How do I choose between real-time and scheduled pipeline operation?

Consider:

  1. Data freshness requirements (e.g., live inventory updates vs. daily sales reports)

  2. Source system's ability to handle continuous data extraction

  3. Destination system's capacity for frequent updates

  4. Available computing resources

Choose real-time for immediate data needs and scheduled for less time-sensitive, resource-intensive processes.

What's the advantage of using CRON over interval scheduling?

CRON offers more precise control. For example:

  • Run on specific days of the week: 0 9 * * MON,WED,FRI (every Monday, Wednesday, Friday at 9 AM)

  • Complex monthly schedules: 0 12 15-21 * MON (at noon on the third Monday of every month)

Use CRON for schedules that can't be easily expressed as simple intervals.

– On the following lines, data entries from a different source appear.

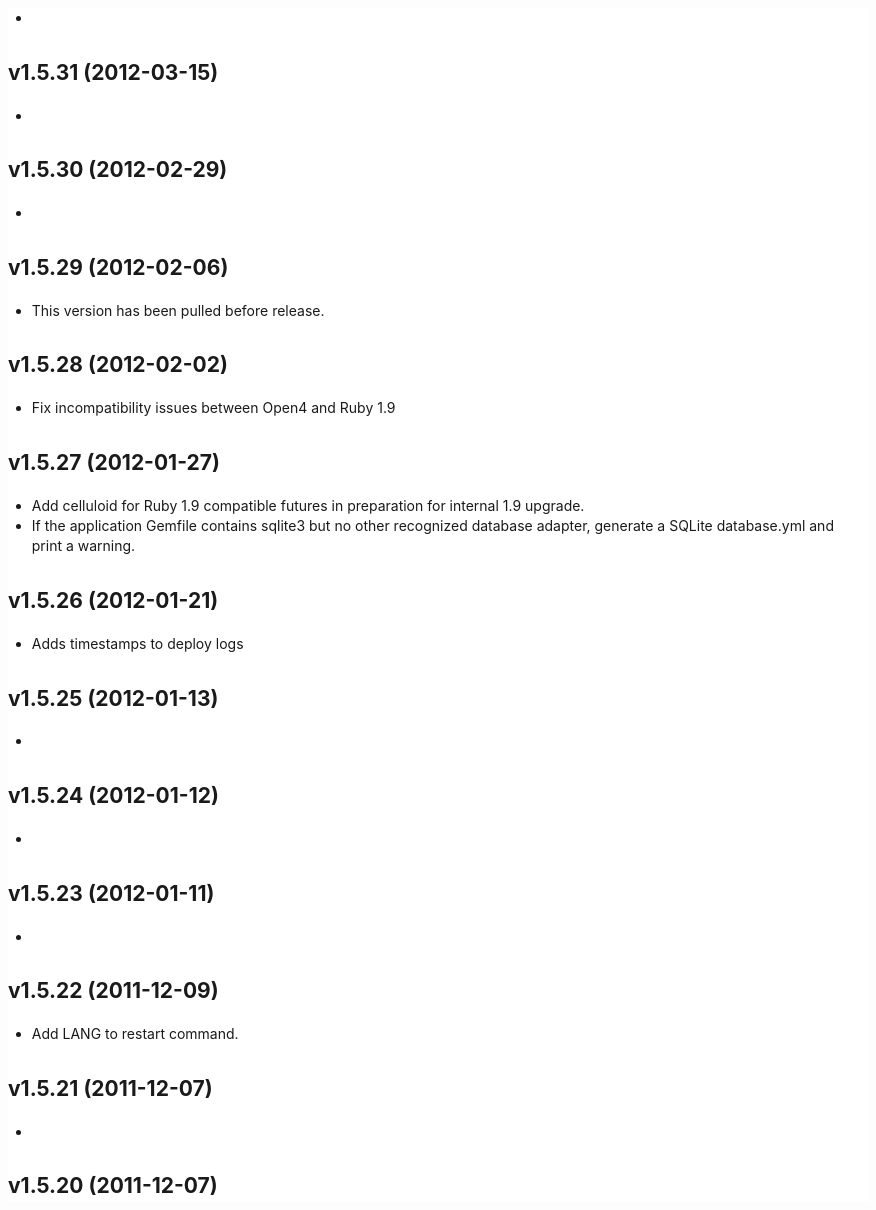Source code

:   *

## v1.5.31 (2012-03-15)

  *

## v1.5.30 (2012-02-29)

  *

## v1.5.29 (2012-02-06)

  * This version has been pulled before release.

## v1.5.28 (2012-02-02)

  * Fix incompatibility issues between Open4 and Ruby 1.9

## v1.5.27 (2012-01-27)

  * Add celluloid for Ruby 1.9 compatible futures in preparation for internal 1.9 upgrade.
  * If the application Gemfile contains sqlite3 but no other recognized database
    adapter, generate a SQLite database.yml and print a warning.

## v1.5.26 (2012-01-21)

  * Adds timestamps to deploy logs

## v1.5.25 (2012-01-13)

  *

## v1.5.24 (2012-01-12)

  *

## v1.5.23 (2012-01-11)

  *

## v1.5.22 (2011-12-09)

  * Add LANG to restart command.

## v1.5.21 (2011-12-07)

  *

## v1.5.20 (2011-12-07)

When should I choose to ingest only historic data?

Consider historic-only ingestion for:

  1. Initial data migrations

  2. Reprocessing specific time periods data (e.g., recalculating last year's financials with new rules)

By carefully configuring these settings and following best practices, you can create robust ETL pipelines that effectively meet your data processing requirements and adapt to changing needs.